- WORK ORDER
Print a faithful copy of the data below, word for word, with the pictures left out.
■ ■ ■ ■ ■
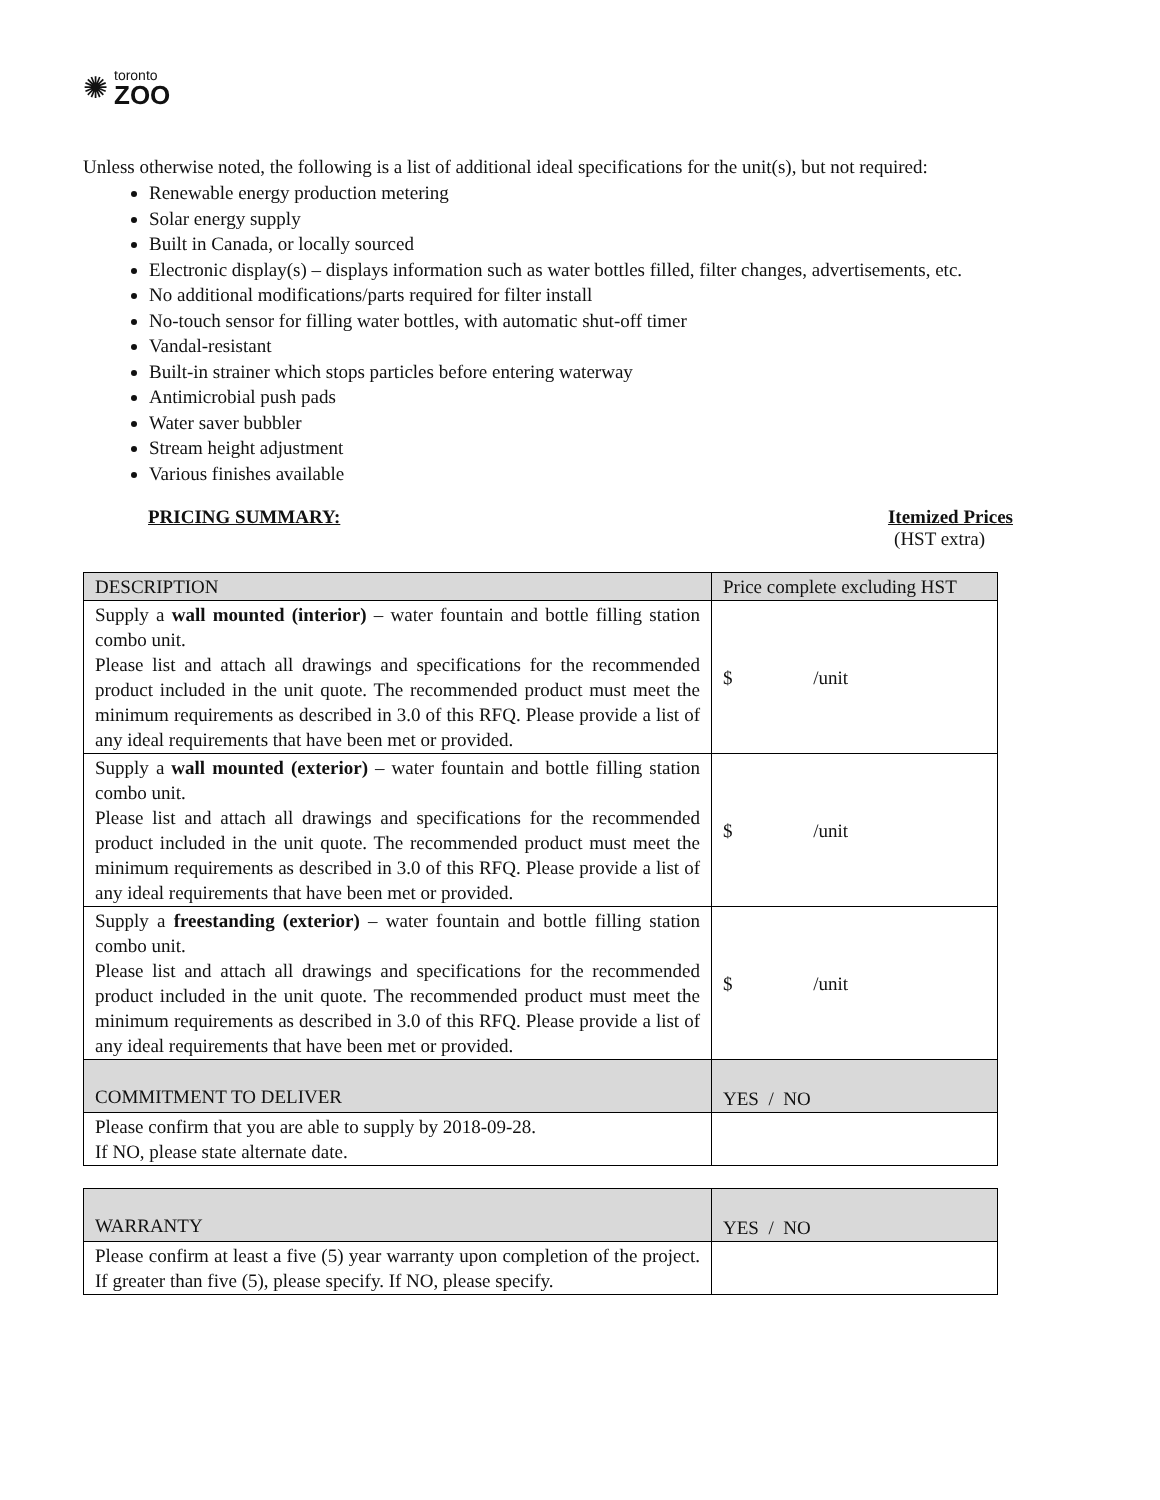✺
toronto
ZOO
Unless otherwise noted, the following is a list of additional ideal specifications for the unit(s), but not required:
Renewable energy production metering
Solar energy supply
Built in Canada, or locally sourced
Electronic display(s) – displays information such as water bottles filled, filter changes, advertisements, etc.
No additional modifications/parts required for filter install
No-touch sensor for filling water bottles, with automatic shut-off timer
Vandal-resistant
Built-in strainer which stops particles before entering waterway
Antimicrobial push pads
Water saver bubbler
Stream height adjustment
Various finishes available
PRICING SUMMARY: Itemized Prices
(HST extra)
| DESCRIPTION | Price complete excluding HST |
| Supply a wall mounted (interior) – water fountain and bottle filling station combo unit. Please list and attach all drawings and specifications for the recommended product included in the unit quote. The recommended product must meet the minimum requirements as described in 3.0 of this RFQ. Please provide a list of any ideal requirements that have been met or provided. | $ /unit |
| Supply a wall mounted (exterior) – water fountain and bottle filling station combo unit. Please list and attach all drawings and specifications for the recommended product included in the unit quote. The recommended product must meet the minimum requirements as described in 3.0 of this RFQ. Please provide a list of any ideal requirements that have been met or provided. | $ /unit |
| Supply a freestanding (exterior) – water fountain and bottle filling station combo unit. Please list and attach all drawings and specifications for the recommended product included in the unit quote. The recommended product must meet the minimum requirements as described in 3.0 of this RFQ. Please provide a list of any ideal requirements that have been met or provided. | $ /unit |
| COMMITMENT TO DELIVER | YES / NO |
| Please confirm that you are able to supply by 2018-09-28. If NO, please state alternate date. | |
| WARRANTY | YES / NO |
| Please confirm at least a five (5) year warranty upon completion of the project. If greater than five (5), please specify. If NO, please specify. | |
■ ■ ■ ■ ■
- ANSWER BELOW
✺
toronto
ZOO
Unless otherwise noted, the following is a list of additional ideal specifications for the unit(s), but not required:
Renewable energy production metering
Solar energy supply
Built in Canada, or locally sourced
Electronic display(s) – displays information such as water bottles filled, filter changes, advertisements, etc.
No additional modifications/parts required for filter install
No-touch sensor for filling water bottles, with automatic shut-off timer
Vandal-resistant
Built-in strainer which stops particles before entering waterway
Antimicrobial push pads
Water saver bubbler
Stream height adjustment
Various finishes available
PRICING SUMMARY: Itemized Prices
(HST extra)
| DESCRIPTION | Price complete excluding HST |
| Supply a wall mounted (interior) – water fountain and bottle filling station combo unit. Please list and attach all drawings and specifications for the recommended product included in the unit quote. The recommended product must meet the minimum requirements as described in 3.0 of this RFQ. Please provide a list of any ideal requirements that have been met or provided. | $ /unit |
| Supply a wall mounted (exterior) – water fountain and bottle filling station combo unit. Please list and attach all drawings and specifications for the recommended product included in the unit quote. The recommended product must meet the minimum requirements as described in 3.0 of this RFQ. Please provide a list of any ideal requirements that have been met or provided. | $ /unit |
| Supply a freestanding (exterior) – water fountain and bottle filling station combo unit. Please list and attach all drawings and specifications for the recommended product included in the unit quote. The recommended product must meet the minimum requirements as described in 3.0 of this RFQ. Please provide a list of any ideal requirements that have been met or provided. | $ /unit |
| COMMITMENT TO DELIVER | YES / NO |
| Please confirm that you are able to supply by 2018-09-28. If NO, please state alternate date. | |
| WARRANTY | YES / NO |
| Please confirm at least a five (5) year warranty upon completion of the project. If greater than five (5), please specify. If NO, please specify. | |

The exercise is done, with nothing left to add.